The Peabody Museum of Archaeology and Ethnology at Harvard University. Photo by Daderot, via Wikimedia Commons.
A woman is suing Harvard University for allegedly exploiting and capitalizing on historic daguerreotypes of her ancestors—a man named Renty and his daughter Delia, who were slaves on a South Carolina plantation—that were commissioned by a Harvard professor in 1850 to support his racist theories about genetic hierarchies. The plaintiff, Tamara Lanier, says she is the great-great-great granddaughter of Renty, of whom the Swiss-American scientist Louis Agassiz commissioned a series of pseudo-scientific photos “as part of his quest to ‘prove’ black people’s inherent biological inferiority and thereby justify their subjugation, exploitation, and segregation,” according to Lanier’s lawsuit.
The photos were rediscovered in the attic of the Peabody Museum of Archaeology and Ethnology in the mid-1970s, at which time the New York Times wrote they were “believed to be the earliest known photographs of American slaves.” In the years since, the lawsuit alleges, Harvard has failed to “publicly grapple with the profound consequences of its relationship with Agassiz and institutional support for his work,” and has instead sought to profit from the images. Notably, the university threatened to sue the artist Carrie Mae Weems when she incorporated images of the Agassiz daguerreotypes into her series “From Here I Saw What Happened and I Cried” (1995–96). More recently, it used one of the photos of Renty on the cover of the 2017 edition of the Peabody Museum publication From Site to Sight: Anthropology, Photography, and the Power of Imagery (2017).

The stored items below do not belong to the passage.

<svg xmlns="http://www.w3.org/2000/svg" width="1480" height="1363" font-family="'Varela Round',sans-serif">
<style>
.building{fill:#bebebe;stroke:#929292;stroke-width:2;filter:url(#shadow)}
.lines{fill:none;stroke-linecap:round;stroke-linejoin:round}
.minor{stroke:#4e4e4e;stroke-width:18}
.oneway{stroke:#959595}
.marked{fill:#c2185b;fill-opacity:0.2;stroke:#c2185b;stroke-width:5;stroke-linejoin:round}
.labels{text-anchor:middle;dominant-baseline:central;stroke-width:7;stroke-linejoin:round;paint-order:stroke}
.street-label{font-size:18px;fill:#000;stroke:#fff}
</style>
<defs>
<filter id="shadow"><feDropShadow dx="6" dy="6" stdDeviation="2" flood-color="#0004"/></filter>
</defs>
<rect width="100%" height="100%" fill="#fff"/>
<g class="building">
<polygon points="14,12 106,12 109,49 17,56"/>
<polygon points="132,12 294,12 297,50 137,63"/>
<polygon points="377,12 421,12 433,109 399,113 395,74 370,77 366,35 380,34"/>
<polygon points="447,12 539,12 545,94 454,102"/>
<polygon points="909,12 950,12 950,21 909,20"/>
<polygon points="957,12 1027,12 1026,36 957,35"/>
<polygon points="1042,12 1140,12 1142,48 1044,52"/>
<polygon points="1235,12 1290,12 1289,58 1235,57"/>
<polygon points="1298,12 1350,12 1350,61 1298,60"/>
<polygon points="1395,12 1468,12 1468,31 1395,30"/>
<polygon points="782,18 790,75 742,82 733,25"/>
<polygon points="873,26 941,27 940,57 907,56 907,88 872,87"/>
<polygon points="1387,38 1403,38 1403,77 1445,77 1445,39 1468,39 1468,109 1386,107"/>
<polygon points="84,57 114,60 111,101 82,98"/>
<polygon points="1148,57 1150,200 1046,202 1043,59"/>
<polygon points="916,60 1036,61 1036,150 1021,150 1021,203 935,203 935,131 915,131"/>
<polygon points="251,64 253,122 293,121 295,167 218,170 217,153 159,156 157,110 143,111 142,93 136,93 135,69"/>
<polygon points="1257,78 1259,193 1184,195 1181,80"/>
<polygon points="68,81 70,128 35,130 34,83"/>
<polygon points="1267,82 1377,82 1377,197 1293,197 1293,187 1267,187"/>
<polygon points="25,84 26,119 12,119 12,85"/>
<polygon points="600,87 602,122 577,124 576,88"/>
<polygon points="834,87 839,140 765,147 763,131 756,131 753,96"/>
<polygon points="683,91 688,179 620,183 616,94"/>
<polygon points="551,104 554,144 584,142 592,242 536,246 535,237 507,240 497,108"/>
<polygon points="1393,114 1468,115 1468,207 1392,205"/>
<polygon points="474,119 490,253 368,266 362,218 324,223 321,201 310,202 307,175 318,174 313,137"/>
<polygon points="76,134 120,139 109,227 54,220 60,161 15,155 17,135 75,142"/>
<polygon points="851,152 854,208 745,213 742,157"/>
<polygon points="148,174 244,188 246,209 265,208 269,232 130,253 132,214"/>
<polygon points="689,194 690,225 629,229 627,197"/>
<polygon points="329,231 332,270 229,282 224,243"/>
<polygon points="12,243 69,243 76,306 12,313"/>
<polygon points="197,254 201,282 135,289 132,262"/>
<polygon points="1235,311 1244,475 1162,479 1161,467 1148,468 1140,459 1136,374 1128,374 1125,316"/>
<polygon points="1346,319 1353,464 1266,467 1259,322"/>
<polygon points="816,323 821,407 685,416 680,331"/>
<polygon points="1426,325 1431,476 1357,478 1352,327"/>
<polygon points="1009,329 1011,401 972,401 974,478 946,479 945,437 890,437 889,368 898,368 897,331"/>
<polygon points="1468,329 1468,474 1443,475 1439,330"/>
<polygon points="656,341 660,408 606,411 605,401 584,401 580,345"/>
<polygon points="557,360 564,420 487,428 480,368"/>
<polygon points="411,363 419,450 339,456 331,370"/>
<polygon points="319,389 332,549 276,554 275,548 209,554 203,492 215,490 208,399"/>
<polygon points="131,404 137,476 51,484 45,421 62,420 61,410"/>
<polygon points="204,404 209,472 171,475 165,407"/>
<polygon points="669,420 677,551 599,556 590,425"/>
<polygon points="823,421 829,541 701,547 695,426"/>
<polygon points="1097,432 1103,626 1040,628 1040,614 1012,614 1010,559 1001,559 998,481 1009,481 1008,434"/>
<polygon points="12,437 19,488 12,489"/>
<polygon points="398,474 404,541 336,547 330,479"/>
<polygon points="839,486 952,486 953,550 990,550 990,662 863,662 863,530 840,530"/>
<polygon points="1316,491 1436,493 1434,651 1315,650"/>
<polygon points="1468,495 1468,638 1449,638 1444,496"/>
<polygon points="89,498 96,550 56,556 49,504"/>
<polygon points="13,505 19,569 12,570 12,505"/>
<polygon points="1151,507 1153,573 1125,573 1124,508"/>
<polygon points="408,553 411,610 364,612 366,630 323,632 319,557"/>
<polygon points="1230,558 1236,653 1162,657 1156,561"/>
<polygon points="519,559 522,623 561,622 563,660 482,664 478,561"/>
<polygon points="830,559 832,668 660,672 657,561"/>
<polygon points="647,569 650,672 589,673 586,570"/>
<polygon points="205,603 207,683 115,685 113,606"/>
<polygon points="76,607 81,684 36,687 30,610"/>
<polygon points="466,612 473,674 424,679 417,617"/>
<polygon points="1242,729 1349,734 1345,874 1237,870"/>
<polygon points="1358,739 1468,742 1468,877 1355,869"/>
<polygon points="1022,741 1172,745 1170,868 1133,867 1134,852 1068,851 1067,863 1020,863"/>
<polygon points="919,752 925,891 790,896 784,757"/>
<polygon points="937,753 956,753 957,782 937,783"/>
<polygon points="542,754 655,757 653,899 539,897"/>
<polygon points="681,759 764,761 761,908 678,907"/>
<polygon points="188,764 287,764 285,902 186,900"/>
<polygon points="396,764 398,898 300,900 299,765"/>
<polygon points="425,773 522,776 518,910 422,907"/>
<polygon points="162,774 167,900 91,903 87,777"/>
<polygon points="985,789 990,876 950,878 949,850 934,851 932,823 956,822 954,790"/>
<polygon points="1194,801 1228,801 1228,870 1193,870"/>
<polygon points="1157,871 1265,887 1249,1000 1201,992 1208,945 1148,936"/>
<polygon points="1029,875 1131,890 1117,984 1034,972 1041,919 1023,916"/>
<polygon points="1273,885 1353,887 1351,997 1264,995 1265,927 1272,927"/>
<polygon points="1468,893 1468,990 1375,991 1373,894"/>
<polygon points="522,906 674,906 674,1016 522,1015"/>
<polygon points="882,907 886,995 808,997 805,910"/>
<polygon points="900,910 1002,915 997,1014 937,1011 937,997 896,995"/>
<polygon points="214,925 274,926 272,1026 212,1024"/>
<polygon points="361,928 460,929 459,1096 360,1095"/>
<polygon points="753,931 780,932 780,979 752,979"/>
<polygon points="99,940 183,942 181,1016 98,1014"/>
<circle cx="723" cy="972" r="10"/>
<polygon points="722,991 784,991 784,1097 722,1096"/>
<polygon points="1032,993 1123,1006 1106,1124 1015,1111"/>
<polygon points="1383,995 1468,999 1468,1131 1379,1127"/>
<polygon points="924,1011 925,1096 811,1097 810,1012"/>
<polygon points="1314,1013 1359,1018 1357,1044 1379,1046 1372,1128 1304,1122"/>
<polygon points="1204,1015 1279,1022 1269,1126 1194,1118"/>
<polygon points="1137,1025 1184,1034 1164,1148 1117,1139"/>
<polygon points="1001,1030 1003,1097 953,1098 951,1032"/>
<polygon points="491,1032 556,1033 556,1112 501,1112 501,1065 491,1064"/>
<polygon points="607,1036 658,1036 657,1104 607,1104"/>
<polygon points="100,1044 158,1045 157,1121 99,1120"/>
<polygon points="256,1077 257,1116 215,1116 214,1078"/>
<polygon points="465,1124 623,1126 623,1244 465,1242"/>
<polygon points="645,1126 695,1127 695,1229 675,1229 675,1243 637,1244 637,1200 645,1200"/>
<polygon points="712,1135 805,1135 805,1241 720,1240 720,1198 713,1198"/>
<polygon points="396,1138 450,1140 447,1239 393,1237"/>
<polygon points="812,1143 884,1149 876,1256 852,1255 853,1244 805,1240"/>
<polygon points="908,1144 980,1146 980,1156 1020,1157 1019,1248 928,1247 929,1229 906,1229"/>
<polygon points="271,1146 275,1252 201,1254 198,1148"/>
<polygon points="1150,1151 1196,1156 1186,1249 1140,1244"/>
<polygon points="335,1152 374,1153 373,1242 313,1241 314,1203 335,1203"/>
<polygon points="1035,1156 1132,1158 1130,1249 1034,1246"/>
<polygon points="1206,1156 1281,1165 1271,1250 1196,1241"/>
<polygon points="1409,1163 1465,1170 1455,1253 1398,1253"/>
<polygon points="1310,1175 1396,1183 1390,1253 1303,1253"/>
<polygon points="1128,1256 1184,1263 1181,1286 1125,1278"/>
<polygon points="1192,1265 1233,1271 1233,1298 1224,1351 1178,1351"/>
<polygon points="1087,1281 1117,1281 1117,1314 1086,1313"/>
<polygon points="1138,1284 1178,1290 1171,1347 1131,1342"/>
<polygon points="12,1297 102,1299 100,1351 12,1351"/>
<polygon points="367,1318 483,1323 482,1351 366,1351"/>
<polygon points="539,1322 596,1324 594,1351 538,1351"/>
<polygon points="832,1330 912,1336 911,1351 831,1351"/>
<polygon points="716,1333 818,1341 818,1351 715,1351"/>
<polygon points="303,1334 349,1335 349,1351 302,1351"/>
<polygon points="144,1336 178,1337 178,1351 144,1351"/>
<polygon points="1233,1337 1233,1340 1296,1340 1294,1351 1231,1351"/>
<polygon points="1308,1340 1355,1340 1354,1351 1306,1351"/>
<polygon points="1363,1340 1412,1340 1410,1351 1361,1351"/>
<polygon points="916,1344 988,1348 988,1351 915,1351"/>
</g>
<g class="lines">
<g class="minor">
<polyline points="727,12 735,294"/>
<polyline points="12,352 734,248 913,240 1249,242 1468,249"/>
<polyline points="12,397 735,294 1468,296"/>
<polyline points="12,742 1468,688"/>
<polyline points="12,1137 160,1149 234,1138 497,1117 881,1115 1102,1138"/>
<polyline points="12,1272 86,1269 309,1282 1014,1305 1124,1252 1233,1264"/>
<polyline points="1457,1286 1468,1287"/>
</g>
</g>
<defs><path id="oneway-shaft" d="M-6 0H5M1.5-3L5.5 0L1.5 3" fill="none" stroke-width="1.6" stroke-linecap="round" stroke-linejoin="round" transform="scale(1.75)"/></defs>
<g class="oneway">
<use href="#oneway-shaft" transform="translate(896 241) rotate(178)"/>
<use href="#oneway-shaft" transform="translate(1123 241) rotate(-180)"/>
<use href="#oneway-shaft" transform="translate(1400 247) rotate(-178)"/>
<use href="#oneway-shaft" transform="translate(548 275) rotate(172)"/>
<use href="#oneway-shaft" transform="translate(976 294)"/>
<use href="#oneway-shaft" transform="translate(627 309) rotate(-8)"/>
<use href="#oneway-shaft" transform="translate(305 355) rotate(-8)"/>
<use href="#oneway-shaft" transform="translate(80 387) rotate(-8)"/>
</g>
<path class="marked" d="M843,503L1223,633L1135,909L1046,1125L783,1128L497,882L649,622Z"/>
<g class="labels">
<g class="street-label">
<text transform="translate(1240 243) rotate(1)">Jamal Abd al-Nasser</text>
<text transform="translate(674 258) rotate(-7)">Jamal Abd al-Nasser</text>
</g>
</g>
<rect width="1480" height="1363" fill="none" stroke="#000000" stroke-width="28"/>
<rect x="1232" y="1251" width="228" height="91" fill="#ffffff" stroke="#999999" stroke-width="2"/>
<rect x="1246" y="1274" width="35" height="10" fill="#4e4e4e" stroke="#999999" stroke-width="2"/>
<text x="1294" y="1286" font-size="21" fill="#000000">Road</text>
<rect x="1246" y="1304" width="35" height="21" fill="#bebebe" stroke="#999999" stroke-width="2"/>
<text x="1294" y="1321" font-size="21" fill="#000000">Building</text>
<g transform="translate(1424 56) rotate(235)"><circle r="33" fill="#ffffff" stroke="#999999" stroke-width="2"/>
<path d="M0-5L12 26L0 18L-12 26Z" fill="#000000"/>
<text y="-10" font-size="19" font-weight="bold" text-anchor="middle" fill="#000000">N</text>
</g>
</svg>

Lanier is seeking restitution of the daguerreotypes of Renty and Delia, unspecified damages and repairs, and acknowledgment by Harvard University of its complicity in the exploitation of her ancestors and supporting research that sought to justify and perpetuate slavery. Harvard University told ARTnews that it has not yet been served, and thus has no position on the lawsuit.